Uma divertida vinheta que brinca com aquele clichê de “nada é o que parece ser”, tornado mais comum após a descoberta do mundo virtual. Fazendo lembrar o Hal — o computador inteligente de “2001: uma odisseia no espaço” — o pequeno conto de Gian Danton pode ser considerado perfeito, e admite vários níveis de leitura. O que é a realidade? O que é a auto-consciência?

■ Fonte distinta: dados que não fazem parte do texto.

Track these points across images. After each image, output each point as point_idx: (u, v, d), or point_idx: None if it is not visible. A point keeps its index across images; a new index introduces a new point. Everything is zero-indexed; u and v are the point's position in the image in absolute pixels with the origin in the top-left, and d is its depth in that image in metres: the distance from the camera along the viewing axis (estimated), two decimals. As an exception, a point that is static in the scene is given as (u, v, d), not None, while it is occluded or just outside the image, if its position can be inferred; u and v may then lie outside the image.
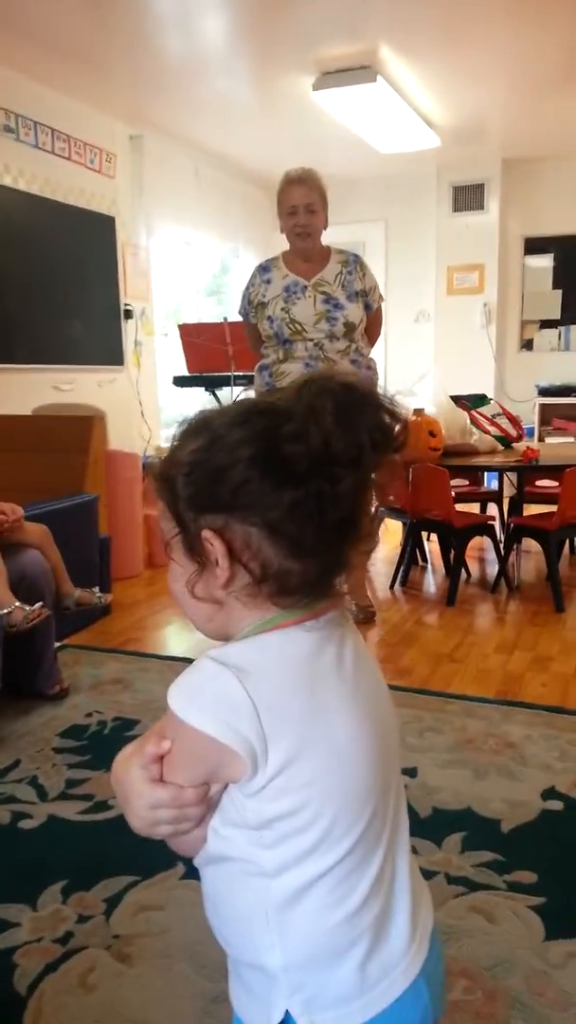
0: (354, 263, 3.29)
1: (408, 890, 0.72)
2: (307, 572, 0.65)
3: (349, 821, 0.66)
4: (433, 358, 6.80)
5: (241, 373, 5.00)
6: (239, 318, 3.50)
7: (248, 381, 4.83)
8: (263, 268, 3.34)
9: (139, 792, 0.65)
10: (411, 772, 2.11)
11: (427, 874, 1.68)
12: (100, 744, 2.32)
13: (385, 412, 0.66)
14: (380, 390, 0.68)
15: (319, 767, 0.64)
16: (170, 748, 0.64)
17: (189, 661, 0.77)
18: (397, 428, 0.66)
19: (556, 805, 1.95)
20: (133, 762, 0.66)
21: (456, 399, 4.34)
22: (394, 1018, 0.67)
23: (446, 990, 0.75)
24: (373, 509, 0.68)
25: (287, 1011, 0.67)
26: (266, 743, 0.62)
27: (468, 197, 6.53)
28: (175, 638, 3.31)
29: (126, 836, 1.84)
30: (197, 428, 0.67)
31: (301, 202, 3.14)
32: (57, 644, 2.74)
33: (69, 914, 1.59)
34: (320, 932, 0.66)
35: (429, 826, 1.86)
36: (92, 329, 5.12)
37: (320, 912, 0.66)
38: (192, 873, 1.44)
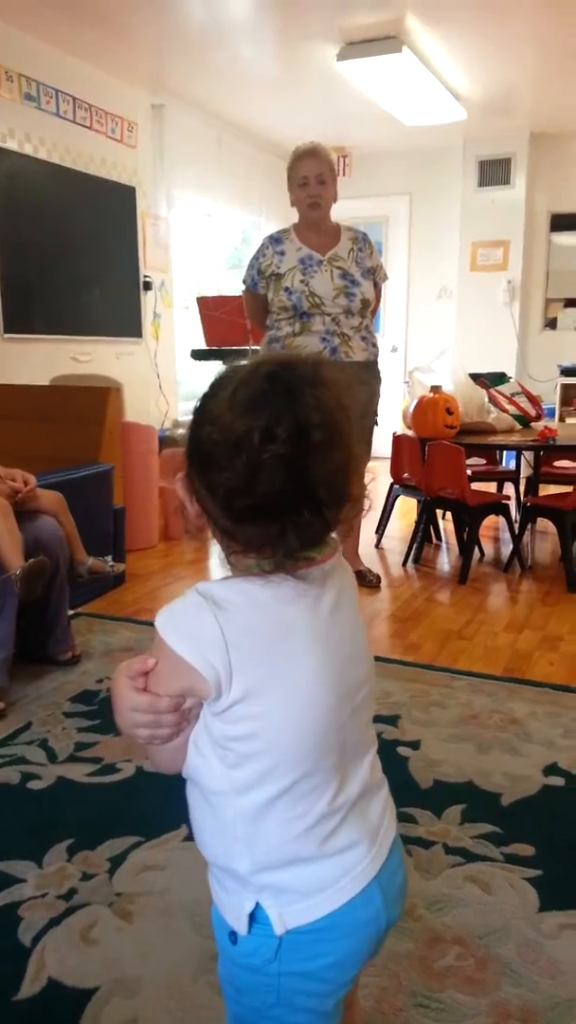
0: (363, 240, 3.39)
1: (366, 805, 0.82)
2: (258, 535, 0.70)
3: (304, 751, 0.74)
4: (454, 335, 6.74)
5: (259, 347, 4.98)
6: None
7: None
8: (275, 239, 3.37)
9: (123, 696, 0.76)
10: (414, 744, 2.13)
11: (425, 844, 1.70)
12: (110, 710, 2.34)
13: (311, 399, 0.68)
14: (312, 375, 0.70)
15: (276, 703, 0.73)
16: (155, 664, 0.74)
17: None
18: (316, 419, 0.67)
19: (557, 781, 1.96)
20: (122, 671, 0.77)
21: (475, 377, 4.31)
22: (349, 915, 0.77)
23: (401, 896, 0.87)
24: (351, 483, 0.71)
25: (257, 903, 0.77)
26: (231, 673, 0.71)
27: (494, 171, 6.44)
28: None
29: (132, 798, 1.89)
30: (211, 389, 0.73)
31: (312, 173, 3.23)
32: (71, 612, 2.78)
33: (73, 872, 1.63)
34: (283, 842, 0.76)
35: (430, 797, 1.89)
36: (111, 300, 5.12)
37: (282, 825, 0.75)
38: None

O MONSTRO DO ARMÁRIO EMBUTIDO
(Miguel Carqueija)

Uma espécie de conto lovecraftiano infantil, que se reporta aos clássicos terrores das crianças. Como se sabe, o folclore infantil fala nos monstros que habitam os armários ou se emboscam embaixo da cama, nos amigos invisíveis e nos brinquedos que se movem e falam na ausência dos humanos. O protagonista-narrador, já adulto, relembra um fato traumatizante de sua meninice.
(observação: como sou eu o autor do conto não posso dar opinião sobre ele e limitei-me a explicar o enredo)

ARMAGEDOM EM MADUREIRA
(Octavio Aragão)

Incursão no domínio do “non sense”, como nos velhos quadrinhos de Juarez Machado; porém com detalhes vulgares. A história começa com uma mulher sendo lambida pelo telefone (sic). Outros horrores vão acontecendo, culminando com uma explicação atroz a respeito de uma invasão do inferno. Esse é, de longe, o pior conto do livro.

PRÉ-NATAL
(Roberto de Sousa Causo)

Os textos de Causo com frequência tratam de assuntos militares e políticos, e também polêmicos. No caso trata da luta contra a tirania, uma ditadura de algum país não identificado (mas que parece ser o Brasil), já que o autor tem a idiossincrasia de falar apenas no “Regime” e no “Ditador”. Uma criança em gestação deve ser contrabandeada e, para tanto, é implantada no abdômen de um homem, na suposição de que isto iludirá a vigilância do inimigo.
O conto me parece pouco convincente do ponto de vista científico, pois não consegui entender como o bebê poderia sobreviver no corpo de um homem.

O ÚLTIMO SUSPIRO
(Cesar Silva)

Um conto muito curto para o assunto, passado em época nebulosa, talvez num futuro distante, onde uma nova idade de gelo isola comunidades humanas e, numa delas, um dos habitantes tem a ideia de organizar torneios esportivos para evitar a degeneração da raça e manter a esperança de dias melhores; todavia os torneios só servem, afinal, para estimular o ódio entre as famílias. É um conto deprimente, com um final sombrio. Creio que a ideia básica daria para melhor desenvolvimento e um final menos pessimista. Em todo o caso, uma visão bastante ácida em relação à natureza humana.